Often I sit down at the computer in the evenings after the kids have gone to bed, with the best intentions of doing something productive, and yet somehow before long I find myself watching YouTube videos of people playing “Watcher of the Skies” on their home Mellotrons. (Who even has a Mellotron at home? Someone, I guess.)
Anyway… in the midst of that extremely productive use of my time, I found this rare gem: it’s the original lineup of Yes performing “Beyond and Before” live in France in 1969. Worth seeing if for no other reason than to laugh at Bill Bruford’s t-shirt.
Tonight I proudly finished up the mastering of my new EP, and along the way I spent some more time exploring the blog where I found the great Mellotron promo film I grabbed some found speech from for one of my tracks.
Sadly for my sense of musical self-worth, I also discovered this video, which just makes me wonder why I am even bothering, when I’m so far behind this guy:
I’ve just finished designing the cover art for my new EP, Mellotronic: Far Out Sounds! (And Other Space-Age Hyperbole), and I just wanted to share it.
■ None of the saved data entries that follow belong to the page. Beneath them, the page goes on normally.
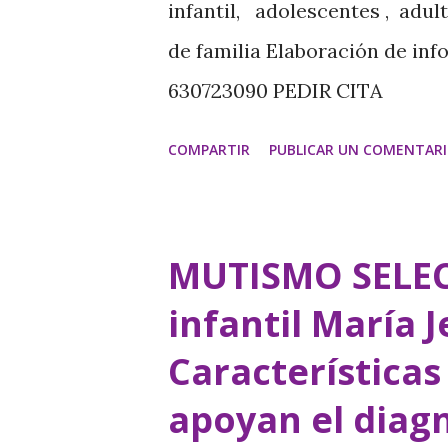
infantil, adolescentes , adu
apego familiar, el ...
de familia Elaboración de in
630723090 PEDIR CITA
https://www.psicologavecin
COMPARTIR
PUBLICAR UN COMENTAR
https://psicologamariajes
Consecuencias funcionales 
selectivo puede dar lugar a un
MUTISMO SELEC
pueden sentirse demasiado ans
infantil María 
social recíproca con otros ni
Características
pueden enfrentarse a un may
apoyan el diag
escolar estos niños pueden s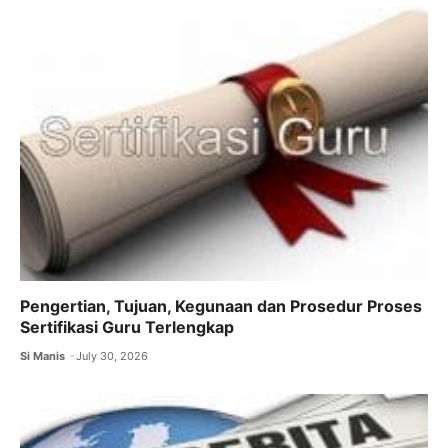
Pengertian, Tujuan, Kegunaan dan Prosedur Proses
Sertifikasi Guru Terlengkap
Si Manis
July 30, 2026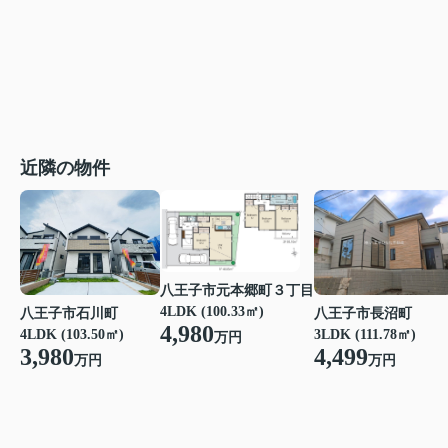
近隣の物件
八王子市元本郷町３丁目
4LDK (100.33㎡)
八王子市石川町
八王子市長沼町
4,980
4LDK (103.50㎡)
3LDK (111.78㎡)
万円
3,980
4,499
万円
万円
The EP is a tribute to the Mellotron, and features extensive use of the instrument. (OK, it’s really a software instrument with meticulous digital samples of real Mellotrons, but take the Pepsi Challenge if you care.) You can learn more, and listen once the tracks are completed, on the dedicated page.
Also… I’m looking for a high-quality scan of one of those old 45 RPM adapters, the kind that sticks right into the big hole in the record. I haven’t found any online yet, and darned if I can scrounge up an actual one in the basement to scan myself. I can live without it, but I would really like to have one to incorporate into the package art if possible. Anyone?
My loyal reader(s) may recall that back in May I posted a couple of new music tracks I was working on. One of them was a little too… meh… so I probably won’t be doing anything more with it, but I was really pleased with the early results of my work on a track I was tentatively calling “Mellotronic.”
Last night I put some more work into the track and I think it’s nearly complete. I just want to tweak some of the Mellotron parts a bit, and I am also thinking of re-recording the synth solo near the end. (It’s just a little too modulation and pitch bend heavy for the style of the track.)
I currently have 4 tracks I’ve been playing around with since the RPM Challenge that are complete or nearly complete, and they’re all drenched in Mellotron. (OK, I don’t own an actual Mellotron, but I do own the next best thing.) As a result, I am planning to go with Mellotronic as the name of a 4-song EP that I hope to release before the end of July.
This, of course, is the title track, which I am now calling “Mellotronic, Mk. II: Jazz Odyssey.” I hope the reference is obvious. Please enjoy this early rough mix of the nearly-finalized arrangement.
Pay attention to the sustained note at the end. That’s one of the classic traits of the Mellotron, faithfully reproduced by the M-Tron virtual instrument: Mellotron tapes were 8 seconds long, so if you held a note for longer than that, it would stop. But some of the notes are not quite the full length, and since they’re actual recordings of real people playing the real instruments, sometimes they falter a bit. So I held the final chords on the flute and violin settings until they stopped. I’ve noticed in the past that the flute recordings seem a lot more… let’s say “variable”… than some of the other instruments, and that observation certainly bears out here!